The attachment to independence has been proven many times in the past and in the war in Vietnam. It requires long centuries of struggle, wars, pains and jolts for Vietnam to finally become the size of a dragon today. One finds in the history of Vietnam a succession of small stories that the draftmen and storytellers Vink and Sơn succeeded in telling through theircomic strips. They know how to give to each a resonance of grandeur of a people who witness the dignity and the nobility in their poverty and sufferings. One finds in this history two thousand years of constant fight against the nature and water, which translates into not only a close attachment to the land but also an intimate and profound agreement between these peasants and this nature. Paul Mus did not hesitate in underscoring it in his work entitled « Vietnam, Sociologie d’une guerre, Paris, le Seuil 1952 ». This agreement proved to be so intimate that, everywhere where these circumstances were realized no people has resisted the thrust of the Vietnamese, nor any foreign force then came to the end of their engagement on the ground.

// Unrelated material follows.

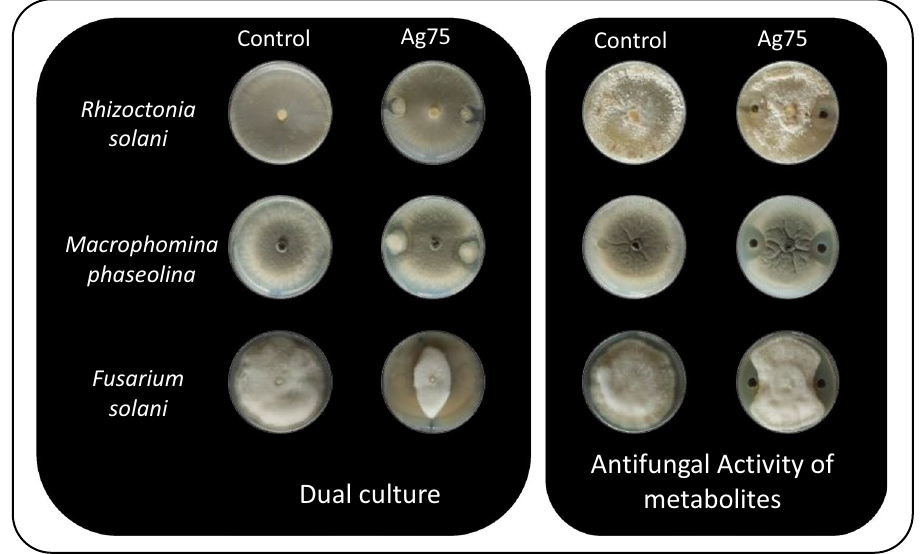
Figure 3. Mycelial growth inhibition of the fungi Rhizoctonia solani , Macrophomina phaseolina , and Fusarium solani using dual culture and cell-free supernatant of the Ag75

In spite of the Chinese occupation for one millenium, the Vietnamese ingrained of their culture, have preserved their language although it was transcribed in Chinese characters and later romanized after the arrival of Alexandre de Rhodes. If the Vietnamese have not refused any contribution from abroad, it is because they have succeeded with the « Vietnamization » in keeping what is dear to any people in the world, and that is the traditions. It is those that have been transmitted from one generation to the next by the frail men whose feet are buried in the mud of the rice field.
How not to stick to this Vietnam, this lost country where sacrifice is not a vain word? This sacrifice is found time and again in the Annals of the history of Vietnam. I would rather be a ghost in the South than a prince in the North, declared General Trần Bình Trọng before being executed by the Mongols in 1257. Life is a game of chance. The chance is against us. It’s worth dying now for the country and set an example of sacrifice, said the nationalist leader Nguyễn Thái Học before being guillotined on June 17, 1930 in Yên Bái. How to erase in the collective memory the innocent face of the young captive emperor Hàm Nghi, exiled to Algeria at the age of 18 with tears in the eyes? How to forget the tragic death of the exiled emperor Duy Tân ( an aircrash in OuBangui-Chari, Africa ) whose announced return could probably change in 1945 the regrettable events of the history of Vietnam during the last decades?
How not to regret this native country that was however not tender ?. It was the feeling expressed by writer Huỳnh Quang Nhường in his best-seller « The land I lost », published by Castor Poche Flammarion.
Is a country that I like to exist still in the course of its history?.